L’ad della Socabi: «Quella è una vecchia richiesta, la nostra al Comune è di gran lunga inferiore»

TERAMO. Parcheggio di piazza Dante: per il privato la situazione debitoria del Comune e il ristoro che l’ente dovrebbe versare per i mancati incassi sono meno catastrofici del previsto. Le indiscrezioni emerse dalla riunione di maggioranza parlano di una richiesta di 6 milioni di euro ma Fabrizio Doremi, amministratore delegato della Socabi, smentisce e puntualizza. «Una cifra del genere manderebbe in dissesto il Comune», commenta Doremi, «in realtà le cifre sono ancora oggetto di trattativa e sono di gran lunga inferiori. La cifra di 6 milioni fa riferimento al piano di riequilibrio avanzato dalla vecchia società, che all'epoca aveva un suo regime di concordato, ovvero la "Parcheggio Piazza Dante". Oggi il quadro societario è mutato, quella società è stata inglobata interamente dalla Socabi e anche il piano di riequilibrio è diverso».
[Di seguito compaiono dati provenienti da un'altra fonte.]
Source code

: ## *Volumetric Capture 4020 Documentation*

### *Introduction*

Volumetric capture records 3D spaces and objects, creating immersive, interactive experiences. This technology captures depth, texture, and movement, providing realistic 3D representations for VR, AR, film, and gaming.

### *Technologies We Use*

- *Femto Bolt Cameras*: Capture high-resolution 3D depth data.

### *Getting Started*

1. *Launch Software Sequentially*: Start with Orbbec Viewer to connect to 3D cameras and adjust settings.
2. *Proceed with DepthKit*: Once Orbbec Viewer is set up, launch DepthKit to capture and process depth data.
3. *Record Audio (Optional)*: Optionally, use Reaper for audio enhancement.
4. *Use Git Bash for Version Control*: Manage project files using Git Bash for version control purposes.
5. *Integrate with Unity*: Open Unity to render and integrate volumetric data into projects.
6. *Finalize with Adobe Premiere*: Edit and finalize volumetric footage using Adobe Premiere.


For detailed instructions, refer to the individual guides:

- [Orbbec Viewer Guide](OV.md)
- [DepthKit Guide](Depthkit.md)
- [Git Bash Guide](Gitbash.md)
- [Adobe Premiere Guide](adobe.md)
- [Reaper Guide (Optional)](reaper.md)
L'amministratore delegato spiega che il nuovo piano, di cui non svela le cifre perché ancora oggetto di trattativa, verte sulla ridefinizione del numero degli stalli e sul tempo della concessione, e prevede anche importi da riconoscere al Comune che dunque avrebbe anche dei margini di guadagno. «Il piano», prosegue Doremi, «è completamente rivisitato e lascia ampi margini al Comune per spacchettare le possibilità di anno in anno. Nulla vieta ad esempio che se da qui a qualche anno il Comune stabilisce di fare un giardino pubblico al posto del piano a raso possa farlo, magari concedendoci in cambio altri stalli in altre zone della città. L'amministrazione ha facoltà di rimodulare il riequilibrio come crede posto che io non debba disattendere il giudice e il tribunale per gli effetti del concordato, e l'economicità dell'azienda». Il privato dunque smorza l'impatto economico nefasto per le casse comunali ma conferma la proposta di una proroga fino al 2027.

Su piazza Dante ha preso posizione anche il consigliere d'opposizione Maurizio Verna che ha convocato una riunione della commissione consiliare di controllo e garanzia per martedì. «Stabilito ormai che Teramo non possa avere un parcheggio costruito secondo le normali procedure senza che il pubblico intervenga pagando ingenti somme, che invece potrebbero essere utilizzate per chi ne ha veramente bisogno», dichiara Verna ricordando i tagli all'assistenza disabili, «va fatta chiarezza sul debito fuori bilancio di oltre mezzo milione di euro che l'amministrazione si appresta a pagare alla società che gestisce il parcheggio». Questo poiché la maggioranza sarebbe propensa a versare non più di 550mila euro quale ristoro alla Socabi. (m.d.t.)